Regan Maher, friend of Jeremy Hammond:

Jeremy and I were neighbors in the Pilsen area of Chicago. As we grew closer, I worked alongside him organizing a number of activist community projects that brought food, books, and other critical resources to people in need.

We first worked together as volunteers to cook food for the homeless. Later we collaborated for several years on a project to send free books to prison inmates. He attended this service group consistently, week after week – he was the one person I knew I could always depend on.

I believe that Jeremy deserves compassion because I have never seen him act out of any motivation besides the kindness of his heart.

He is not a person with an ego, or something to prove.

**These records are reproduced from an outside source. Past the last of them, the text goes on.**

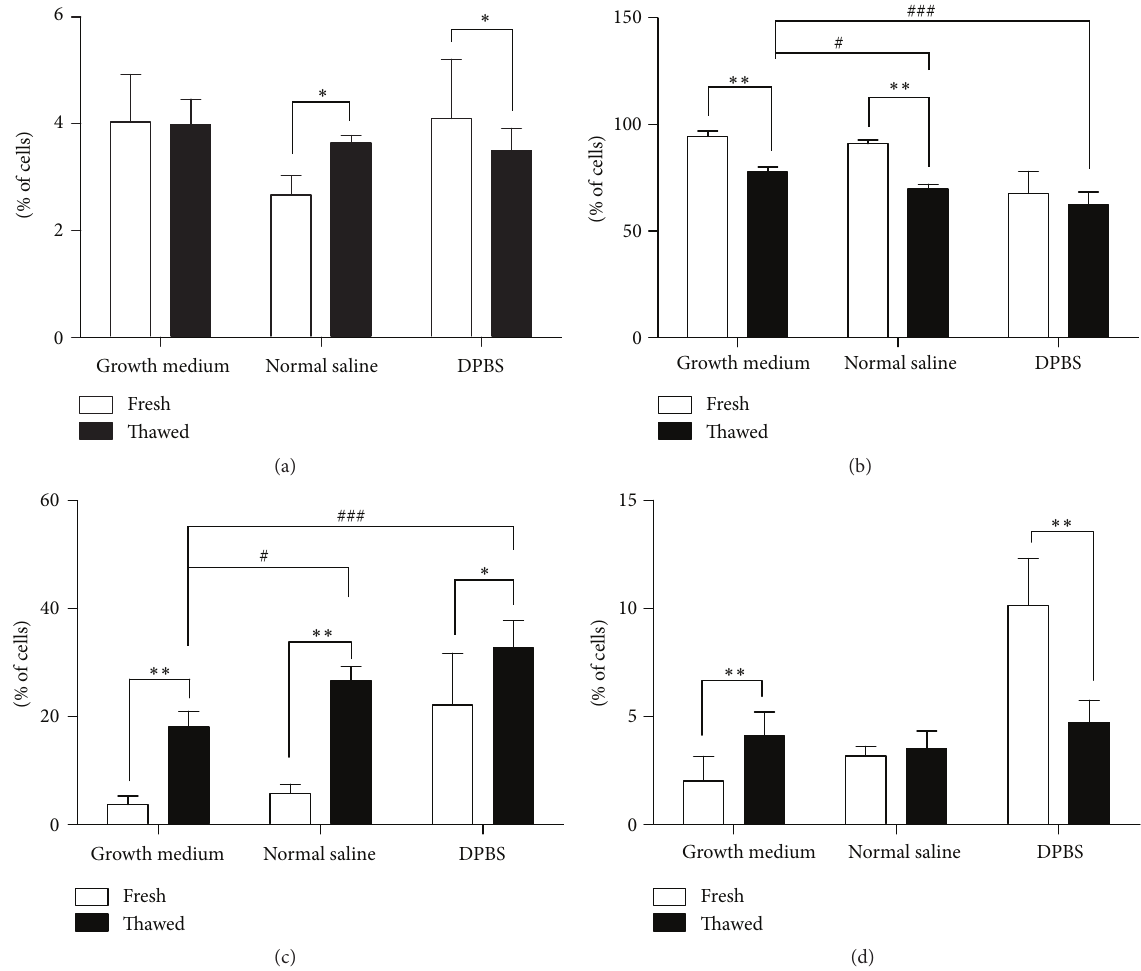
Figure 5: Effect of freeze-thawing procedure on cell clumping and viability of passage 5 rat BMMSCs. (a) Cell clumps or large cells > 30 𝜇 m; (b) viable cells; (c) dead cells; (d) apoptotic cells. ∗ 𝑃 < 0.05 , ∗∗ 𝑃 < 0.01 ; # 𝑃 < 0.05 , ### 𝑃 < 0.001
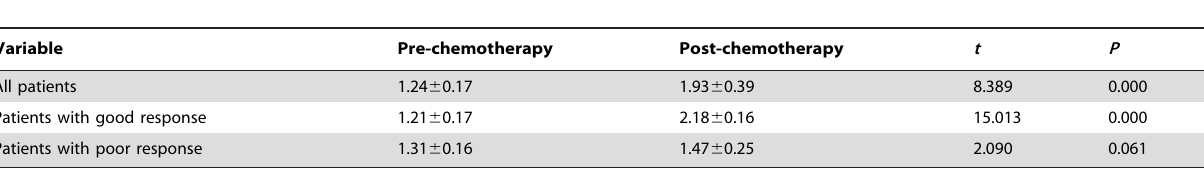
Table 2. Mean ADC values of whole tumor at pre- and post-chemotherapy ( 6 10 2 3 mm 2 /s).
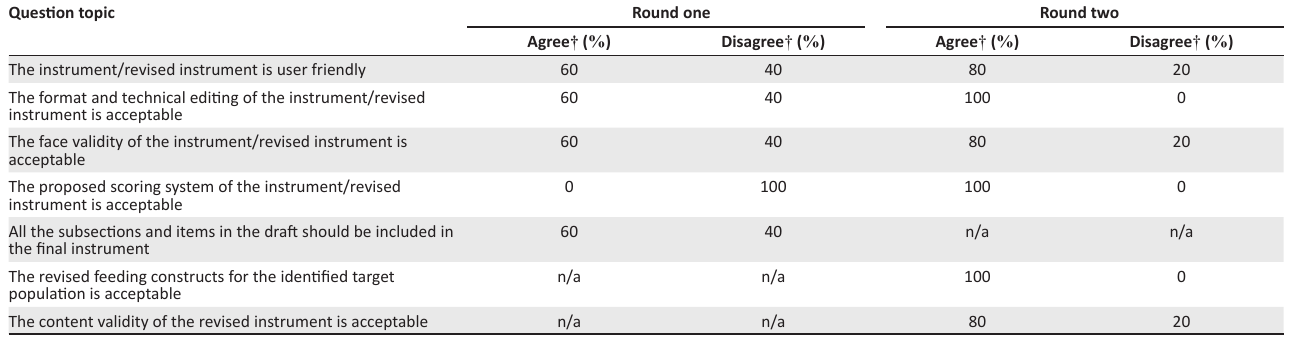
TABLE 5: Quantification of degree of agreement among participants. Question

I know without a doubt that he acted out of a sense of justice. Jeremy gained absolutely nothing from what he has done, though he took a great risk to get there. He is a person who cares for the world with a great compassion and I truly believe that he will recognize the wrong that he has done, and move on to live up to his potential.

Stefania Maurizi, investigative journalist for the Italian magazine, L’Espresso:

I teamed up with news outlets around the world to reasearch and publish stories based on the Stratfor files database, and wrote several articles on the back of it including how Stratfor analysts view Italian politicians like the former PM Mario Monti or controversial leader Silvio Berlusconi. The material was in the public interest, throwing up newsworthy stories such as an alleged indictment against WikiLeaks founder Julian Assange. It is also important because it provides a unique insight into the methods, sources and values of a private intelligence company and its close links to government agencies.

As a journalist who worked on Stratfor files, I feel I have duty of care to Jeremy Hammond. He released information in the public interest, he did not sell it.

For him to face 10 years in jail, while CIA agents involved in rendition and torture, are free as the air – I do not call this justice.